Monday of the Thirty-SecondWeek in Ordinary Time
The faith to the square power
Be on your guard! If your brother sins, rebuke him; and if he repents, forgive him. And if he wrongs you seven times in one day and returns to you seven times saying, ‘I am sorry,’ you should forgive him.” And the apostles said to the Lord, “Increase our faith.” The Lord replied, “If you have faith the size of a mustard seed, you would say to (this) mulberry tree, ‘Be uprooted and planted in the sea,’ and it would obey you. Lk 17,3-6
Our faith tells us that God drives the history of the salvation, which disentangles among the human events, some guided directly by the Lord, others by the spirit of the evil and only allowed by the Lord, due to a mysterious right of the devil to hamper the human journey in the history. If then also the workers in the kingdom of the heaven, working to implement the projects of God, can afford, as the today reading tells us, to say to a mulberry tree to move and it moves, how is it possible for God, with the little freedom left to him, to give direction to the facts of the history towards the universal plan of salvation? The fact is that the man of faith, enlightened by the Holy Spirit, to some extent has – as Paul says – the thought of God, so his actions spontaneously are oriented in the direction of the plan of salvation. However, when the determination of an event is over the capabilities of the man, those who have faith appeals to the power of God, which normally hears their prayer. This occurs usually, but not always, because also the man of faith, both because he is subject to temptations and because of his partial view of the plan of salvation, often makes requests for intercession which, although heard, are not satisfied. The temptation, however, not always spring from the desires of bad events, which indeed often are good, but they have the defect of not going in the direction of the God’s plan, which passes for roads – such as the pain, the tests and the death – which the man rejects because of his nature.
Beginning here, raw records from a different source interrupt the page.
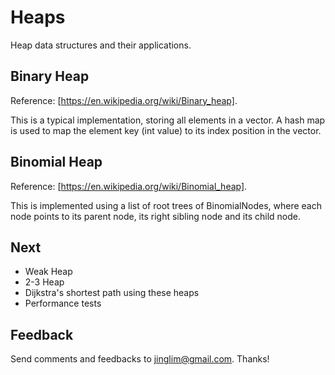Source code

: # Heaps
Heap data structures and their applications.

## Binary Heap
Reference: [https://en.wikipedia.org/wiki/Binary_heap].

This is a typical implementation, storing all elements in a vector. A hash map is used to map the element key (int value) to its index position in the vector.

## Binomial Heap
Reference: [https://en.wikipedia.org/wiki/Binomial_heap].

This is implemented using a list of root trees of BinomialNodes, where each node points to its parent node, its right sibling node and its child node.

## Next
* Weak Heap
* 2-3 Heap
* Dijkstra's shortest path using these heaps
* Performance tests

## Feedback
Send comments and feedbacks to jinglim@gmail.com.
Thanks!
Therefore, our intercessory prayer sometimes is not satisfied because, at that time, our paths do not coincide with the roads which God wants for us to go. This spiritual dynamic, as we have already had the occasion to point out, is explained very well by John in his letter: “And we have this confidence in him, that if we ask anything according to his will, he hears us. And if we know that he hears us in regard to whatever we ask, we know that what we have asked him for is ours” (1Jn 5,14-15). It’s easy! When our prayer is not answered, it means that his will is different from ours and that is the moment when a faith to the square power is required to us, because we have to believe that the Lord’s plan is brighter, bigger, more comprehensive and most forward-looking compared with ours.